With a year of base rate rises and the shock impact of the credit crisis behind us, the mortgage market is in an unusual equilibrium whereby fixed and variable deals are being priced more or less the same.
The mortgage market has moved back to the state we saw 18 months ago, whereby fixed rate deals no longer come at a premium, and can sometimes cost less than a discounted deal. With increases to variable rates of late, combined with a reduction in fixed rates, there's now little difference between the cost of a fixed rate or variable rate mortgage deal.
With base rates forecast to either remain on hold at 5.75% or fall in the forthcoming months, the current mortgage market is reflecting this. Variable rate mortgages are now attractive for those people who are happy not to fix their monthly mortgage repayments and want to capitalise on any downward movements to the base rate.

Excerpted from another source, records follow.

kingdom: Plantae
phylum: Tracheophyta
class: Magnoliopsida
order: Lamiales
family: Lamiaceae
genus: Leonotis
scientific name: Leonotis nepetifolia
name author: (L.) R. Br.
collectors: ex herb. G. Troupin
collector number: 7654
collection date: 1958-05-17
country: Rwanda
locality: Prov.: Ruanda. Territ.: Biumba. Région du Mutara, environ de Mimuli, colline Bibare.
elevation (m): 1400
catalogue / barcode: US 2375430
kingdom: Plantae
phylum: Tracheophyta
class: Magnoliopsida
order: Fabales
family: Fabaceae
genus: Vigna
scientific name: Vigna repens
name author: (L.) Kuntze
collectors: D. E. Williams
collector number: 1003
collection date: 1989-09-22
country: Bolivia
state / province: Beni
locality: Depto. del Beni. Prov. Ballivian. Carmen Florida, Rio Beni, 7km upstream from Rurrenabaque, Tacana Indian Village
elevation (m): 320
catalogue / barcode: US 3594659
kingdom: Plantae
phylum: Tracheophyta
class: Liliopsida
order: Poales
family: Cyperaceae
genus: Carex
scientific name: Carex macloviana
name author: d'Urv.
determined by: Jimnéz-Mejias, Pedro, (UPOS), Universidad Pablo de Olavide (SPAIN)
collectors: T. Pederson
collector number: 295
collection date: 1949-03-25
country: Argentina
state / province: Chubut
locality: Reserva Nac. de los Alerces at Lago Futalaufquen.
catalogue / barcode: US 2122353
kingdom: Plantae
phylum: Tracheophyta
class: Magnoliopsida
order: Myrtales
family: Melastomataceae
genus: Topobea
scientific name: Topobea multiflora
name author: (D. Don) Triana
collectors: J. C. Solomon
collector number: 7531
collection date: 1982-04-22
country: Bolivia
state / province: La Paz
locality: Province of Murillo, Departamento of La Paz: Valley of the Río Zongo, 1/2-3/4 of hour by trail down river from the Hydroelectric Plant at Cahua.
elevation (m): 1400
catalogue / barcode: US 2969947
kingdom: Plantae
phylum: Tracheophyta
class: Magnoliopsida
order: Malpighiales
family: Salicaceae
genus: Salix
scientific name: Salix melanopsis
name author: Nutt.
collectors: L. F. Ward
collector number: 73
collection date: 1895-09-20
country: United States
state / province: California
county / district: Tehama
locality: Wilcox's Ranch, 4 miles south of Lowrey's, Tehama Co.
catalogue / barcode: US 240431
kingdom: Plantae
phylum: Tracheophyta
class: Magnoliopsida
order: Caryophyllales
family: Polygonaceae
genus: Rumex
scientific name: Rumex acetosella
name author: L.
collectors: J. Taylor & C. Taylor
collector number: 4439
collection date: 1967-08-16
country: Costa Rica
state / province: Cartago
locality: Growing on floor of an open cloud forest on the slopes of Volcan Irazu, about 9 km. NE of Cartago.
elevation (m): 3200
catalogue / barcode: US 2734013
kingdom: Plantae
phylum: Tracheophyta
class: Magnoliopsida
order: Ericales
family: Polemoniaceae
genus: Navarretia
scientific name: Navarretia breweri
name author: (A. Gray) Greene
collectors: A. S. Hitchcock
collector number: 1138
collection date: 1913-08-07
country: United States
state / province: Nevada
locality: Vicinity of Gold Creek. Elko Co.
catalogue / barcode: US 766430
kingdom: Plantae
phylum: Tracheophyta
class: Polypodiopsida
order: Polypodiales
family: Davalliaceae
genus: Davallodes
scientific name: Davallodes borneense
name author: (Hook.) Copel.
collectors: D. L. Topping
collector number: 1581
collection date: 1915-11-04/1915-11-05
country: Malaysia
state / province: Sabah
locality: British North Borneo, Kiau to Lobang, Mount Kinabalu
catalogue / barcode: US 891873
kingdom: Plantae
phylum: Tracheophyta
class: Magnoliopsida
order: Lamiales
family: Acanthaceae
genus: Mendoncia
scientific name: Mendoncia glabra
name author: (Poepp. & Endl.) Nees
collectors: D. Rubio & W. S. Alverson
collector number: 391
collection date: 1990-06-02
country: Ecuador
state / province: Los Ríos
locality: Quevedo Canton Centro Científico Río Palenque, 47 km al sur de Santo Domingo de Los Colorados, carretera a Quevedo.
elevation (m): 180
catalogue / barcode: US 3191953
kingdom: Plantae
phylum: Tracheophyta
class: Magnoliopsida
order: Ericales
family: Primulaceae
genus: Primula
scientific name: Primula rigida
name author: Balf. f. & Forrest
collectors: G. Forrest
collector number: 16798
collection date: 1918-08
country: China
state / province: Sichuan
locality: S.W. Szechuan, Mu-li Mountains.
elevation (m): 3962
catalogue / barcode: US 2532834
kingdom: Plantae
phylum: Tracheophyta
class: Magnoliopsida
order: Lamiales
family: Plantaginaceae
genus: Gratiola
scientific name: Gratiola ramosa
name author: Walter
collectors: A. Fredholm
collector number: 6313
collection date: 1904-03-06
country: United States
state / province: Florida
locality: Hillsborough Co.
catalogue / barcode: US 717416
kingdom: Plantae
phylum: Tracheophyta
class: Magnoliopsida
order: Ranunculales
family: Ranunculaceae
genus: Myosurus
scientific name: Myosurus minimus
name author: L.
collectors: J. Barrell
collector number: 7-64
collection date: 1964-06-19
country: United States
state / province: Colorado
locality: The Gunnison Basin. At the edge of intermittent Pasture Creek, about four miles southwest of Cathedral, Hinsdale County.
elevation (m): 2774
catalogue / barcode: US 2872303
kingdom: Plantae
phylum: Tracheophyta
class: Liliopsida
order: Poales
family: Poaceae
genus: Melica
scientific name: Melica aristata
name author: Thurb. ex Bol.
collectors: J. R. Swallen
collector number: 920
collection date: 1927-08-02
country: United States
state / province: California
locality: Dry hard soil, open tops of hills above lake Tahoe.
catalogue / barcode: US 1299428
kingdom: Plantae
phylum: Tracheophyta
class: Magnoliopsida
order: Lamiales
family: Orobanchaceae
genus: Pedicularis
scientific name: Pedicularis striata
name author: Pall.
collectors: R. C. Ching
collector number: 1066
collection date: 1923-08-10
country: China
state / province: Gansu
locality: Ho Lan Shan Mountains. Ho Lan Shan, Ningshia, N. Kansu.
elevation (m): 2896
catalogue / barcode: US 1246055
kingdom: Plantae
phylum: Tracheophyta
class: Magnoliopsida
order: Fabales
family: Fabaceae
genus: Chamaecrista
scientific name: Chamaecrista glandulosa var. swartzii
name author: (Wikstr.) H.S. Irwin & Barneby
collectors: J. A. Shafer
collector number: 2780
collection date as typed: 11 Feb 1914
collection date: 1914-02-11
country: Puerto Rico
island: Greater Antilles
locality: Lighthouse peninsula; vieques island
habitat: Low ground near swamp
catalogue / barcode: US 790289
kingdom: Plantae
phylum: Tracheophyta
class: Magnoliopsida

Perhaps the levelling of cost between fixed and variable rates is not what Alistair Darling wants to see. His solution to housing affordability sits strongly with encouraging long term fixed deals. With the difference in cost now not even a consideration when choosing between a fixed or variable deal, it's an ideal opportunity for borrowers to choose a deal based on their individual needs and predictions of future base rate changes.
However should any external influence hit the market, particularly with a rate change, the scales will tilt and this equilibrium is sure to be short lived.